I’ve been in love with my crockpot lately. It’s just the easiest way to have a healthy dinner ready in no time. Now, I don’t get real fancy, and I haven’t tried any really involved recipes, but I love throwing chicken, veggies, and sauce in there in the morning and having a full cooked meal when I get home. What’s not to love?
The other day I made Crockpot Chicken Curry. I’ve experimented with a similar recipe before that I made for some friends back in December, but I had included butternut squash in that one. This was so simple, and turned out really tasty.
Ingredients:
- 2 large boneless, skinless chicken breasts
- 2 large carrots
- 1/2 of a large purple onion
- 2-3 medium yellow potatoes
- 1 red Bell Pepper
- 1 can light Coconut Milk
- 1/2 C Vegetable Broth
- 2 Tbs Red Curry Paste
- Curry Powder (I use a combination of Thai Curry Blend and Regular Curry Powder)
- Cumin
- Coriander
- Salt to taste
- 2 Tbs unsweetened shredded coconut to top your curry with
Directions:
Cut all the vegetables into 1 inch pieces and the chicken into 2 inch pieces and throw in the crockpot. Add in the can of coconut milk, curry paste, and the remainder of spices to taste. I use my best judgement with spices, but I find I like more flavor, and so I always add a decent amount of my own spices (curry powder, cumin, coriander, salt, etc.), but that is obviously optional. Stir all ingredients around so everything is covered in the sauce.

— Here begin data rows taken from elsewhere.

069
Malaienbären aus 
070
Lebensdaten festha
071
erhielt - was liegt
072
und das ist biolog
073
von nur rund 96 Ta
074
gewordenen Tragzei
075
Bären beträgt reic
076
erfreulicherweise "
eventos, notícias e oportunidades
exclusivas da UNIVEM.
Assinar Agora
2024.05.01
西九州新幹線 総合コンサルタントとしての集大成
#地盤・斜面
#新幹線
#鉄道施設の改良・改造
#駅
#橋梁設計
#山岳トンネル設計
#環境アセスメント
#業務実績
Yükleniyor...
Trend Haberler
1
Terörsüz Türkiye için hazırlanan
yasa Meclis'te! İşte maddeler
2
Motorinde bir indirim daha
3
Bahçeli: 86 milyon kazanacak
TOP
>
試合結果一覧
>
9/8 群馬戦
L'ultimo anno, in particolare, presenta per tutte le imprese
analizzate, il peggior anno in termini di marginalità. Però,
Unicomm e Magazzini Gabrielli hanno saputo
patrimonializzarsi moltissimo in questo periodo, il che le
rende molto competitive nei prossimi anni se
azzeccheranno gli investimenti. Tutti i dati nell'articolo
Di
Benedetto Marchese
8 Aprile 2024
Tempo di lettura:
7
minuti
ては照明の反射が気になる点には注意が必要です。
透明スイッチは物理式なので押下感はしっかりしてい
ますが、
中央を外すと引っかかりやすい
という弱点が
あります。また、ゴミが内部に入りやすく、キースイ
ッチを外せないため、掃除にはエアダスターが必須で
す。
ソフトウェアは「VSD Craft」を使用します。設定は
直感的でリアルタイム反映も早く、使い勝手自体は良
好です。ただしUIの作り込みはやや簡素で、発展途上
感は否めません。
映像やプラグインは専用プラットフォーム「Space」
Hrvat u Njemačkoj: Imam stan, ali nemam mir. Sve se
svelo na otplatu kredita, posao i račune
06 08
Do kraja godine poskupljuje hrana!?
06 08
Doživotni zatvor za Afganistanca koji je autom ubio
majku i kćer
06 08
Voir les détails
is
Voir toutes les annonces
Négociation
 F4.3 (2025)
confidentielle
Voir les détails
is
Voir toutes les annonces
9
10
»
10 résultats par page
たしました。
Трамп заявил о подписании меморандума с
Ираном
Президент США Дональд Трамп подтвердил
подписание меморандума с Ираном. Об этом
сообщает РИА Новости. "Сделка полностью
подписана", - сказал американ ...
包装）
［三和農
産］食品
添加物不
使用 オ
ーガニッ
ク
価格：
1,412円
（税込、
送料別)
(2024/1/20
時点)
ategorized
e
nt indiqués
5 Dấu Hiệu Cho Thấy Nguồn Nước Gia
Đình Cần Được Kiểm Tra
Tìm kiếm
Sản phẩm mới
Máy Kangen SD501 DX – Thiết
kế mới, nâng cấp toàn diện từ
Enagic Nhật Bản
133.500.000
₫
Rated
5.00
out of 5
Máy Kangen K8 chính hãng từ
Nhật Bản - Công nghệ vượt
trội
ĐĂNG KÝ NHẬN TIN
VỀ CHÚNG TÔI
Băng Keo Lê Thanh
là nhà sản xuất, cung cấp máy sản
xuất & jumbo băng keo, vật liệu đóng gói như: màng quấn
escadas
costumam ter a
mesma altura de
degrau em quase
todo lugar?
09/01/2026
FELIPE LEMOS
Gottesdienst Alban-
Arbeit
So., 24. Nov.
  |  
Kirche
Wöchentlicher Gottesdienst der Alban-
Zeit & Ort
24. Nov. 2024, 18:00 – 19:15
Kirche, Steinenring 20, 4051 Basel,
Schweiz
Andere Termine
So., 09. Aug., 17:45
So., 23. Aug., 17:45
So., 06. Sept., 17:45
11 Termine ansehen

My crockpot is not real complicated. I set it on low for the amount of time I’m at work, but I recommend cooking on low for 5-6 hrs or until the meat is cooked through and the potatoes are tender. Serve yourself a bowl of this delicious, spicy, hearty curry with a couple tablespoons of shredded coconut for extra flavor. It was such a treat to come home to.
Enjoy a bowl of this with a glass of wine while watching Trash TV on a Tuesday night with a best friend. At least that’s what I did!
Wine Recommendations:
If you want to get real crazy-the best wines to pair with a spicy curry like this are off-dry Rieslings, Gewürztraminers, and Grüner Veltliners. Basically anything with a lower alcohol level, more fruit, and possibly a touch of sweetness to off set the heat in the dish. If you pick something with a higher alcohol level it will make the spiciness of the dish explode in your mouth, and all you will taste is heat instead of the flavor of the dish and the wine. The sweetness and the fruit in the wine will help calm that spiciness in your mouth. You want the wine to complement the dish, not clash with it.
What is your favorite crockpot recipe? I’m always looking for new ones.